Stored data entries
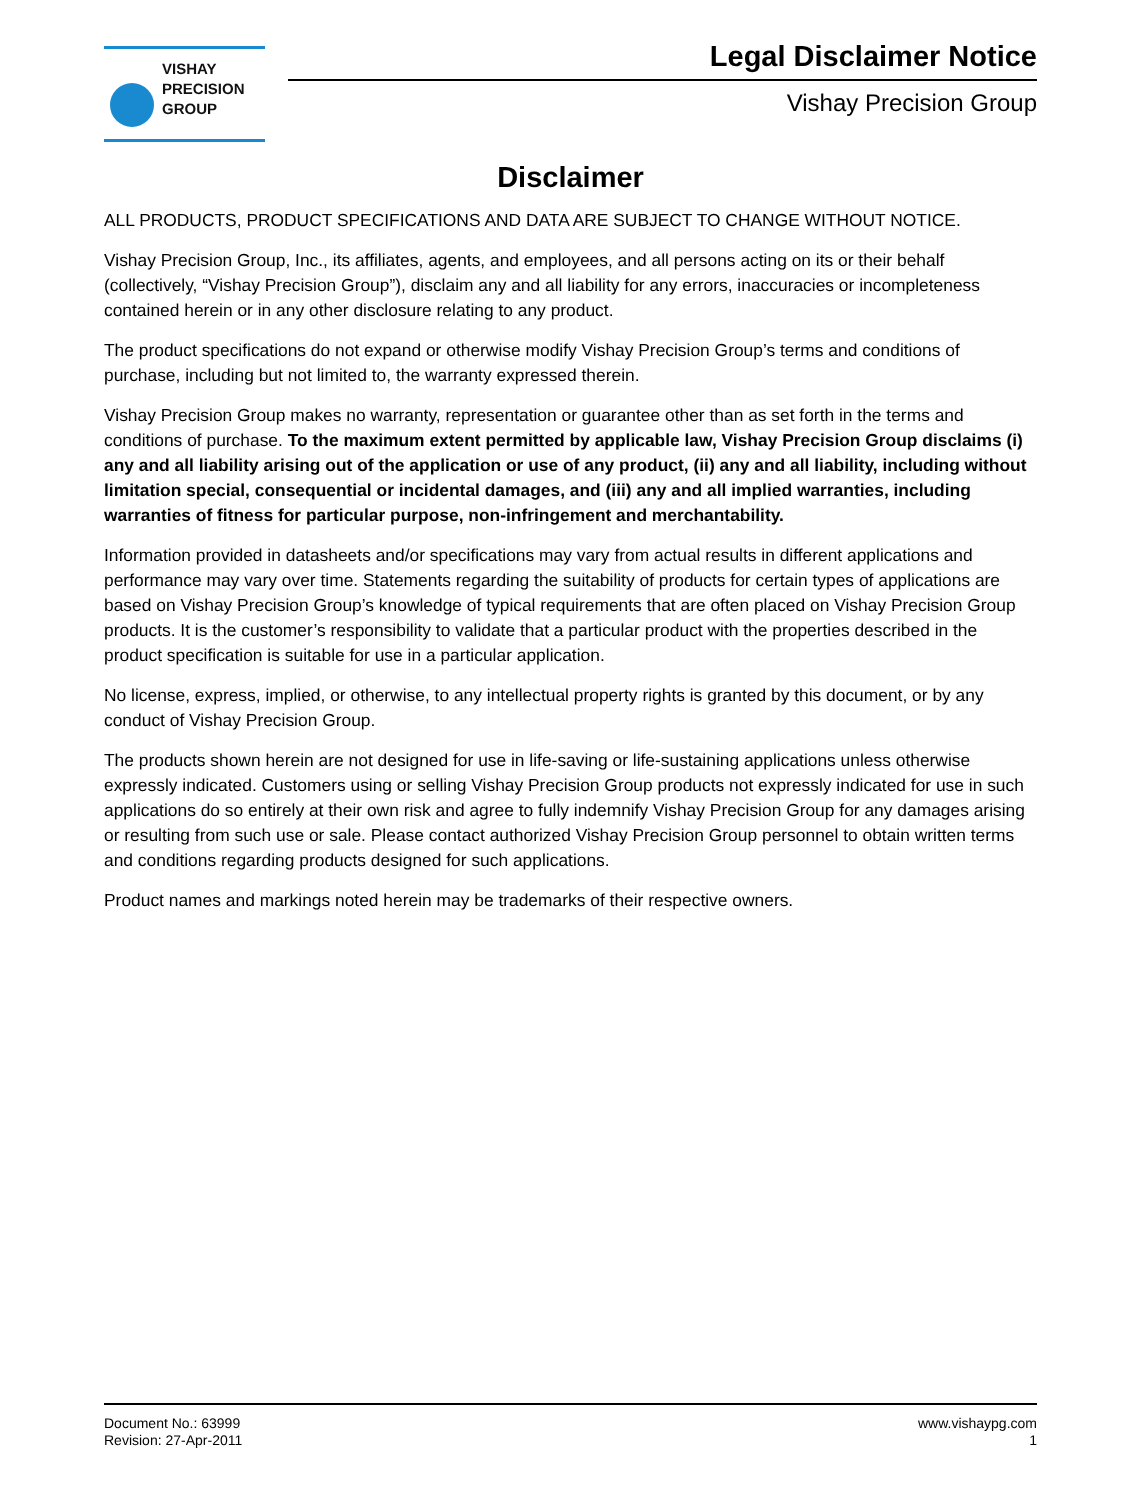VISHAY
PRECISION
GROUP
Legal Disclaimer Notice
Vishay Precision Group
Disclaimer
ALL PRODUCTS, PRODUCT SPECIFICATIONS AND DATA ARE SUBJECT TO CHANGE WITHOUT NOTICE.
Vishay Precision Group, Inc., its affiliates, agents, and employees, and all persons acting on its or their behalf (collectively, “Vishay Precision Group”), disclaim any and all liability for any errors, inaccuracies or incompleteness contained herein or in any other disclosure relating to any product.
The product specifications do not expand or otherwise modify Vishay Precision Group’s terms and conditions of purchase, including but not limited to, the warranty expressed therein.
Vishay Precision Group makes no warranty, representation or guarantee other than as set forth in the terms and conditions of purchase. To the maximum extent permitted by applicable law, Vishay Precision Group disclaims (i) any and all liability arising out of the application or use of any product, (ii) any and all liability, including without limitation special, consequential or incidental damages, and (iii) any and all implied warranties, including warranties of fitness for particular purpose, non-infringement and merchantability.
Information provided in datasheets and/or specifications may vary from actual results in different applications and performance may vary over time. Statements regarding the suitability of products for certain types of applications are based on Vishay Precision Group’s knowledge of typical requirements that are often placed on Vishay Precision Group products. It is the customer’s responsibility to validate that a particular product with the properties described in the product specification is suitable for use in a particular application.
No license, express, implied, or otherwise, to any intellectual property rights is granted by this document, or by any conduct of Vishay Precision Group.
The products shown herein are not designed for use in life-saving or life-sustaining applications unless otherwise expressly indicated. Customers using or selling Vishay Precision Group products not expressly indicated for use in such applications do so entirely at their own risk and agree to fully indemnify Vishay Precision Group for any damages arising or resulting from such use or sale. Please contact authorized Vishay Precision Group personnel to obtain written terms and conditions regarding products designed for such applications.
Product names and markings noted herein may be trademarks of their respective owners.
Document No.: 63999
Revision: 27-Apr-2011
www.vishaypg.com
1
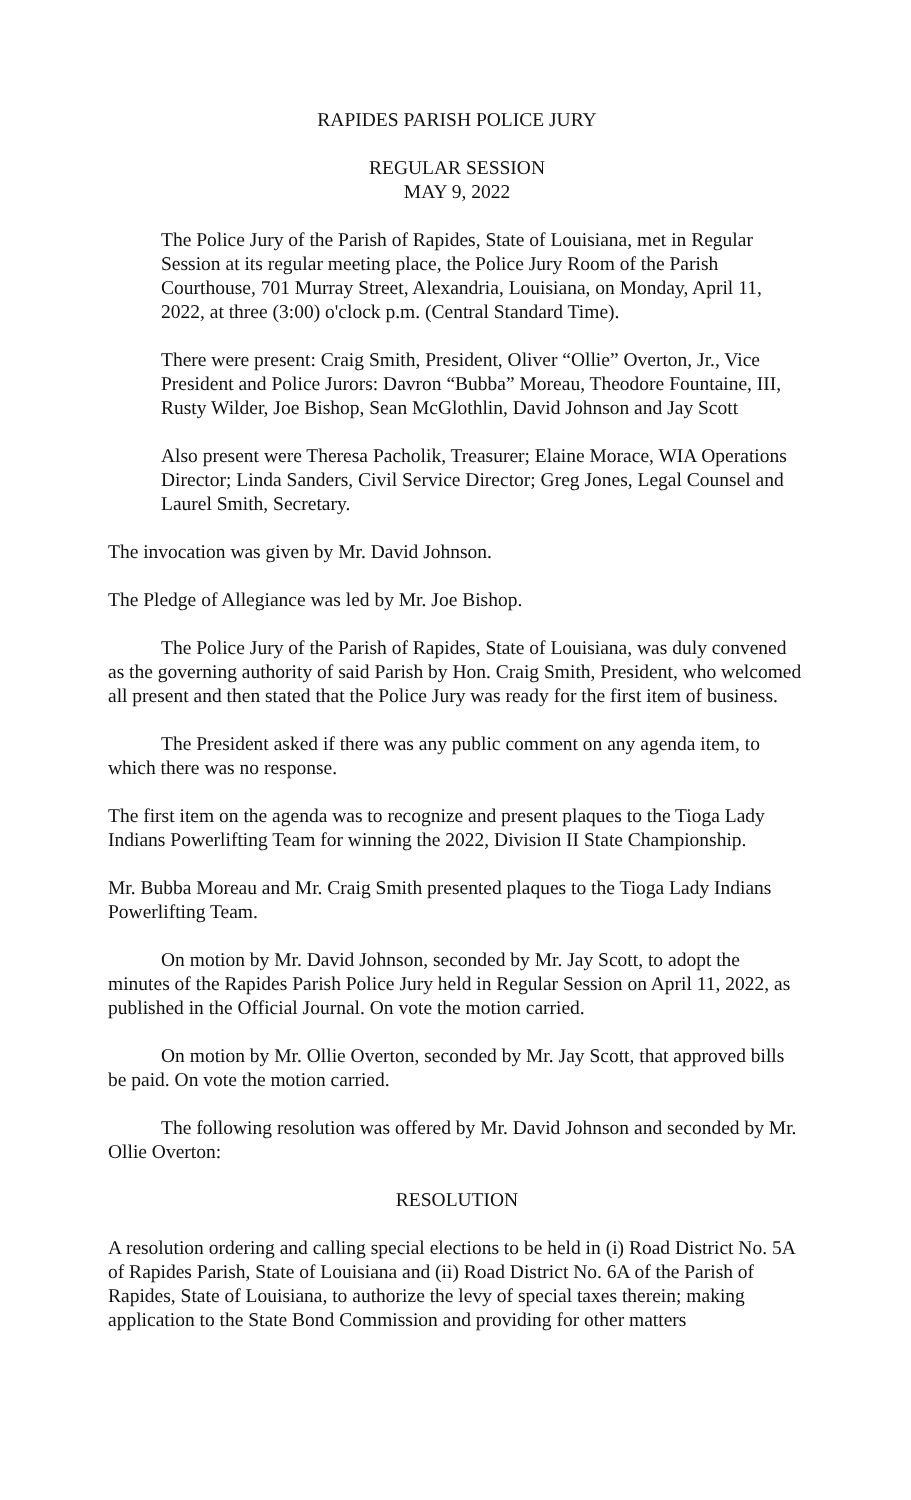RAPIDES PARISH POLICE JURY
REGULAR SESSION
MAY 9, 2022
The Police Jury of the Parish of Rapides, State of Louisiana, met in Regular Session at its regular meeting place, the Police Jury Room of the Parish Courthouse, 701 Murray Street, Alexandria, Louisiana, on Monday, April 11, 2022, at three (3:00) o'clock p.m. (Central Standard Time).
There were present: Craig Smith, President, Oliver “Ollie” Overton, Jr., Vice President and Police Jurors: Davron “Bubba” Moreau, Theodore Fountaine, III, Rusty Wilder, Joe Bishop, Sean McGlothlin, David Johnson and Jay Scott
Also present were Theresa Pacholik, Treasurer; Elaine Morace, WIA Operations Director; Linda Sanders, Civil Service Director; Greg Jones, Legal Counsel and Laurel Smith, Secretary.
The invocation was given by Mr. David Johnson.
The Pledge of Allegiance was led by Mr. Joe Bishop.
The Police Jury of the Parish of Rapides, State of Louisiana, was duly convened as the governing authority of said Parish by Hon. Craig Smith, President, who welcomed all present and then stated that the Police Jury was ready for the first item of business.
The President asked if there was any public comment on any agenda item, to which there was no response.
The first item on the agenda was to recognize and present plaques to the Tioga Lady Indians Powerlifting Team for winning the 2022, Division II State Championship.
Mr. Bubba Moreau and Mr. Craig Smith presented plaques to the Tioga Lady Indians Powerlifting Team.
On motion by Mr. David Johnson, seconded by Mr. Jay Scott, to adopt the minutes of the Rapides Parish Police Jury held in Regular Session on April 11, 2022, as published in the Official Journal. On vote the motion carried.
On motion by Mr. Ollie Overton, seconded by Mr. Jay Scott, that approved bills be paid. On vote the motion carried.
The following resolution was offered by Mr. David Johnson and seconded by Mr. Ollie Overton:
RESOLUTION
A resolution ordering and calling special elections to be held in (i) Road District No. 5A of Rapides Parish, State of Louisiana and (ii) Road District No. 6A of the Parish of Rapides, State of Louisiana, to authorize the levy of special taxes therein; making application to the State Bond Commission and providing for other matters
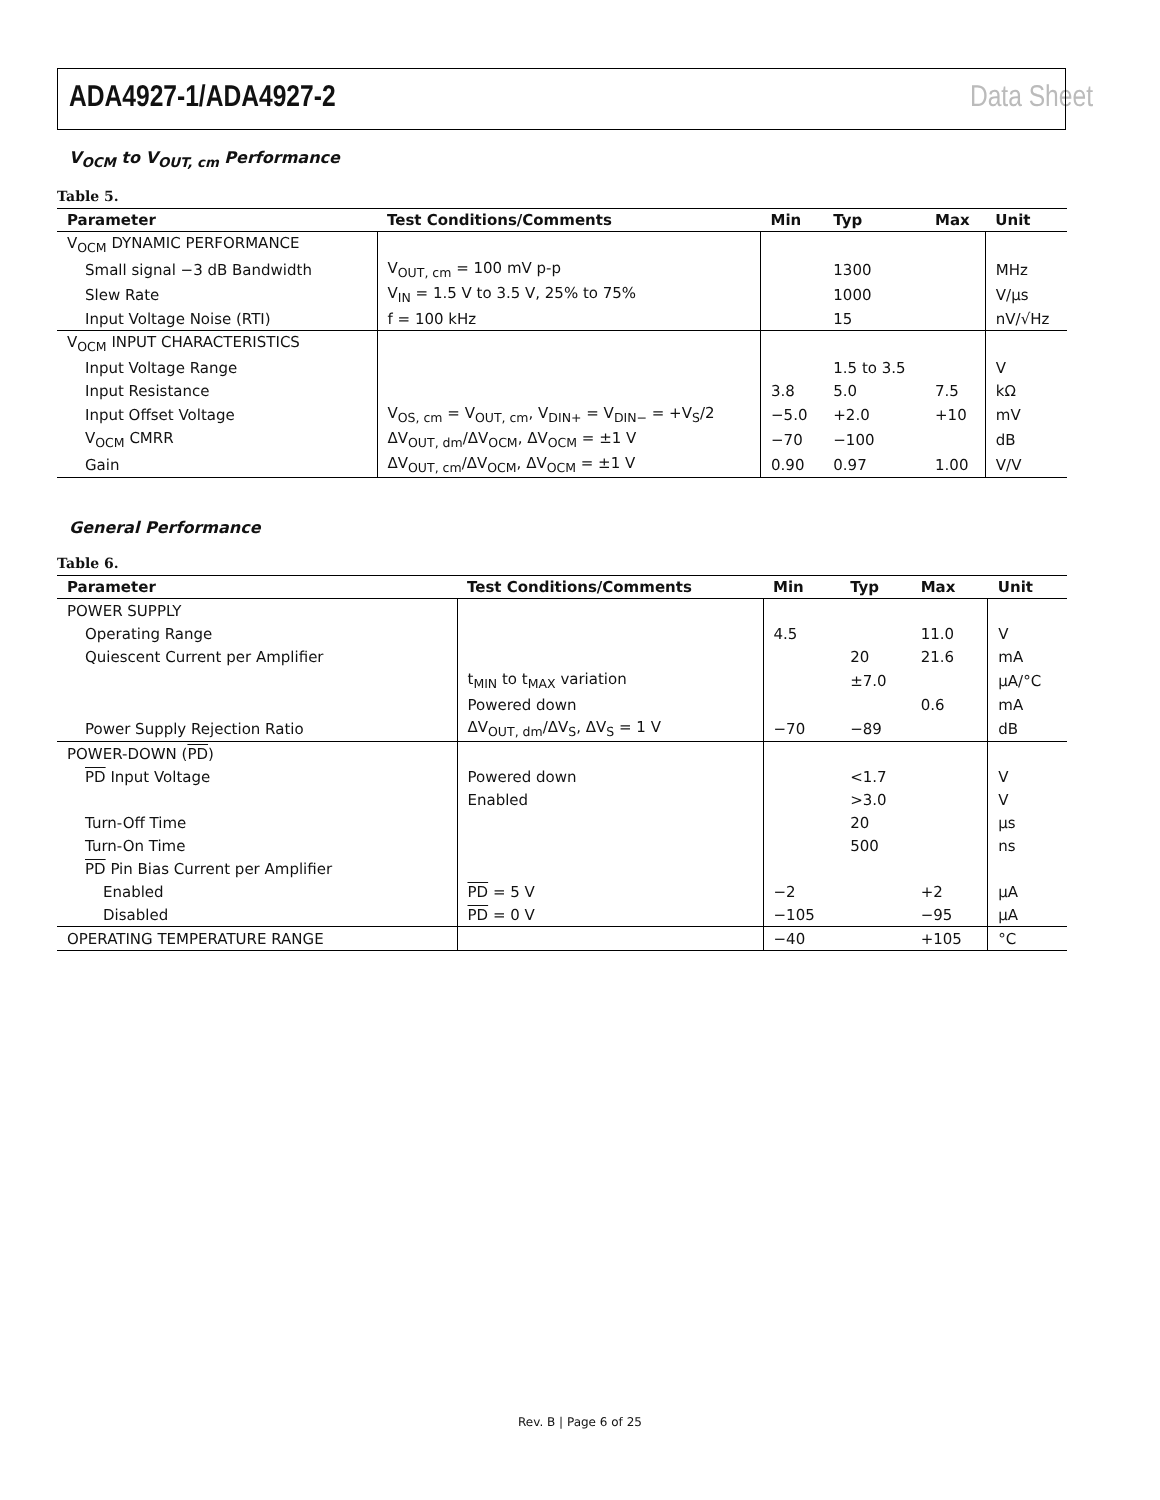ADA4927-1/ADA4927-2 Data Sheet
V<sub>OCM</sub> to V<sub>OUT, cm</sub> Performance
Table 5.
| Parameter | Test Conditions/Comments | Min | Typ | Max | Unit |
| --- | --- | --- | --- | --- | --- |
| V<sub>OCM</sub> DYNAMIC PERFORMANCE | | | | | |
| Small signal −3 dB Bandwidth | V<sub>OUT, cm</sub> = 100 mV p-p | | 1300 | | MHz |
| Slew Rate | V<sub>IN</sub> = 1.5 V to 3.5 V, 25% to 75% | | 1000 | | V/μs |
| Input Voltage Noise (RTI) | f = 100 kHz | | 15 | | nV/√Hz |
| V<sub>OCM</sub> INPUT CHARACTERISTICS | | | | | |
| Input Voltage Range | | | 1.5 to 3.5 | | V |
| Input Resistance | | 3.8 | 5.0 | 7.5 | kΩ |
| Input Offset Voltage | V<sub>OS, cm</sub> = V<sub>OUT, cm</sub>, V<sub>DIN+</sub> = V<sub>DIN−</sub> = +V<sub>S</sub>/2 | −5.0 | +2.0 | +10 | mV |
| V<sub>OCM</sub> CMRR | ΔV<sub>OUT, dm</sub>/ΔV<sub>OCM</sub>, ΔV<sub>OCM</sub> = ±1 V | −70 | −100 | | dB |
| Gain | ΔV<sub>OUT, cm</sub>/ΔV<sub>OCM</sub>, ΔV<sub>OCM</sub> = ±1 V | 0.90 | 0.97 | 1.00 | V/V |
General Performance
Table 6.
| Parameter | Test Conditions/Comments | Min | Typ | Max | Unit |
| --- | --- | --- | --- | --- | --- |
| POWER SUPPLY | | | | | |
| Operating Range | | 4.5 | | 11.0 | V |
| Quiescent Current per Amplifier | | | 20 | 21.6 | mA |
| | t<sub>MIN</sub> to t<sub>MAX</sub> variation | | ±7.0 | | μA/°C |
| | Powered down | | | 0.6 | mA |
| Power Supply Rejection Ratio | ΔV<sub>OUT, dm</sub>/ΔV<sub>S</sub>, ΔV<sub>S</sub> = 1 V | −70 | −89 | | dB |
| POWER-DOWN ( PD ) | | | | | |
| PD Input Voltage | Powered down | | <1.7 | | V |
| | Enabled | | >3.0 | | V |
| Turn-Off Time | | | 20 | | μs |
| Turn-On Time | | | 500 | | ns |
| PD Pin Bias Current per Amplifier | | | | | |
| Enabled | PD = 5 V | −2 | | +2 | μA |
| Disabled | PD = 0 V | −105 | | −95 | μA |
| OPERATING TEMPERATURE RANGE | | −40 | | +105 | °C |
Rev. B | Page 6 of 25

→ **Requirement**
Give every record again without changing a word. Exclude the pictures.

→ **Answer to this exercise**
VISHAY
PRECISION
GROUP
Legal Disclaimer Notice
Vishay Precision Group
Disclaimer
ALL PRODUCTS, PRODUCT SPECIFICATIONS AND DATA ARE SUBJECT TO CHANGE WITHOUT NOTICE.
Vishay Precision Group, Inc., its affiliates, agents, and employees, and all persons acting on its or their behalf (collectively, “Vishay Precision Group”), disclaim any and all liability for any errors, inaccuracies or incompleteness contained herein or in any other disclosure relating to any product.
The product specifications do not expand or otherwise modify Vishay Precision Group’s terms and conditions of purchase, including but not limited to, the warranty expressed therein.
Vishay Precision Group makes no warranty, representation or guarantee other than as set forth in the terms and conditions of purchase. To the maximum extent permitted by applicable law, Vishay Precision Group disclaims (i) any and all liability arising out of the application or use of any product, (ii) any and all liability, including without limitation special, consequential or incidental damages, and (iii) any and all implied warranties, including warranties of fitness for particular purpose, non-infringement and merchantability.
Information provided in datasheets and/or specifications may vary from actual results in different applications and performance may vary over time. Statements regarding the suitability of products for certain types of applications are based on Vishay Precision Group’s knowledge of typical requirements that are often placed on Vishay Precision Group products. It is the customer’s responsibility to validate that a particular product with the properties described in the product specification is suitable for use in a particular application.
No license, express, implied, or otherwise, to any intellectual property rights is granted by this document, or by any conduct of Vishay Precision Group.
The products shown herein are not designed for use in life-saving or life-sustaining applications unless otherwise expressly indicated. Customers using or selling Vishay Precision Group products not expressly indicated for use in such applications do so entirely at their own risk and agree to fully indemnify Vishay Precision Group for any damages arising or resulting from such use or sale. Please contact authorized Vishay Precision Group personnel to obtain written terms and conditions regarding products designed for such applications.
Product names and markings noted herein may be trademarks of their respective owners.
Document No.: 63999
Revision: 27-Apr-2011
www.vishaypg.com
1
RAPIDES PARISH POLICE JURY
REGULAR SESSION
MAY 9, 2022
The Police Jury of the Parish of Rapides, State of Louisiana, met in Regular Session at its regular meeting place, the Police Jury Room of the Parish Courthouse, 701 Murray Street, Alexandria, Louisiana, on Monday, April 11, 2022, at three (3:00) o'clock p.m. (Central Standard Time).
There were present: Craig Smith, President, Oliver “Ollie” Overton, Jr., Vice President and Police Jurors: Davron “Bubba” Moreau, Theodore Fountaine, III, Rusty Wilder, Joe Bishop, Sean McGlothlin, David Johnson and Jay Scott
Also present were Theresa Pacholik, Treasurer; Elaine Morace, WIA Operations Director; Linda Sanders, Civil Service Director; Greg Jones, Legal Counsel and Laurel Smith, Secretary.
The invocation was given by Mr. David Johnson.
The Pledge of Allegiance was led by Mr. Joe Bishop.
The Police Jury of the Parish of Rapides, State of Louisiana, was duly convened as the governing authority of said Parish by Hon. Craig Smith, President, who welcomed all present and then stated that the Police Jury was ready for the first item of business.
The President asked if there was any public comment on any agenda item, to which there was no response.
The first item on the agenda was to recognize and present plaques to the Tioga Lady Indians Powerlifting Team for winning the 2022, Division II State Championship.
Mr. Bubba Moreau and Mr. Craig Smith presented plaques to the Tioga Lady Indians Powerlifting Team.
On motion by Mr. David Johnson, seconded by Mr. Jay Scott, to adopt the minutes of the Rapides Parish Police Jury held in Regular Session on April 11, 2022, as published in the Official Journal. On vote the motion carried.
On motion by Mr. Ollie Overton, seconded by Mr. Jay Scott, that approved bills be paid. On vote the motion carried.
The following resolution was offered by Mr. David Johnson and seconded by Mr. Ollie Overton:
RESOLUTION
A resolution ordering and calling special elections to be held in (i) Road District No. 5A of Rapides Parish, State of Louisiana and (ii) Road District No. 6A of the Parish of Rapides, State of Louisiana, to authorize the levy of special taxes therein; making application to the State Bond Commission and providing for other matters
ADA4927-1/ADA4927-2 Data Sheet
V<sub>OCM</sub> to V<sub>OUT, cm</sub> Performance
Table 5.
| Parameter | Test Conditions/Comments | Min | Typ | Max | Unit |
| --- | --- | --- | --- | --- | --- |
| V<sub>OCM</sub> DYNAMIC PERFORMANCE | | | | | |
| Small signal −3 dB Bandwidth | V<sub>OUT, cm</sub> = 100 mV p-p | | 1300 | | MHz |
| Slew Rate | V<sub>IN</sub> = 1.5 V to 3.5 V, 25% to 75% | | 1000 | | V/μs |
| Input Voltage Noise (RTI) | f = 100 kHz | | 15 | | nV/√Hz |
| V<sub>OCM</sub> INPUT CHARACTERISTICS | | | | | |
| Input Voltage Range | | | 1.5 to 3.5 | | V |
| Input Resistance | | 3.8 | 5.0 | 7.5 | kΩ |
| Input Offset Voltage | V<sub>OS, cm</sub> = V<sub>OUT, cm</sub>, V<sub>DIN+</sub> = V<sub>DIN−</sub> = +V<sub>S</sub>/2 | −5.0 | +2.0 | +10 | mV |
| V<sub>OCM</sub> CMRR | ΔV<sub>OUT, dm</sub>/ΔV<sub>OCM</sub>, ΔV<sub>OCM</sub> = ±1 V | −70 | −100 | | dB |
| Gain | ΔV<sub>OUT, cm</sub>/ΔV<sub>OCM</sub>, ΔV<sub>OCM</sub> = ±1 V | 0.90 | 0.97 | 1.00 | V/V |
General Performance
Table 6.
| Parameter | Test Conditions/Comments | Min | Typ | Max | Unit |
| --- | --- | --- | --- | --- | --- |
| POWER SUPPLY | | | | | |
| Operating Range | | 4.5 | | 11.0 | V |
| Quiescent Current per Amplifier | | | 20 | 21.6 | mA |
| | t<sub>MIN</sub> to t<sub>MAX</sub> variation | | ±7.0 | | μA/°C |
| | Powered down | | | 0.6 | mA |
| Power Supply Rejection Ratio | ΔV<sub>OUT, dm</sub>/ΔV<sub>S</sub>, ΔV<sub>S</sub> = 1 V | −70 | −89 | | dB |
| POWER-DOWN ( PD ) | | | | | |
| PD Input Voltage | Powered down | | <1.7 | | V |
| | Enabled | | >3.0 | | V |
| Turn-Off Time | | | 20 | | μs |
| Turn-On Time | | | 500 | | ns |
| PD Pin Bias Current per Amplifier | | | | | |
| Enabled | PD = 5 V | −2 | | +2 | μA |
| Disabled | PD = 0 V | −105 | | −95 | μA |
| OPERATING TEMPERATURE RANGE | | −40 | | +105 | °C |
Rev. B | Page 6 of 25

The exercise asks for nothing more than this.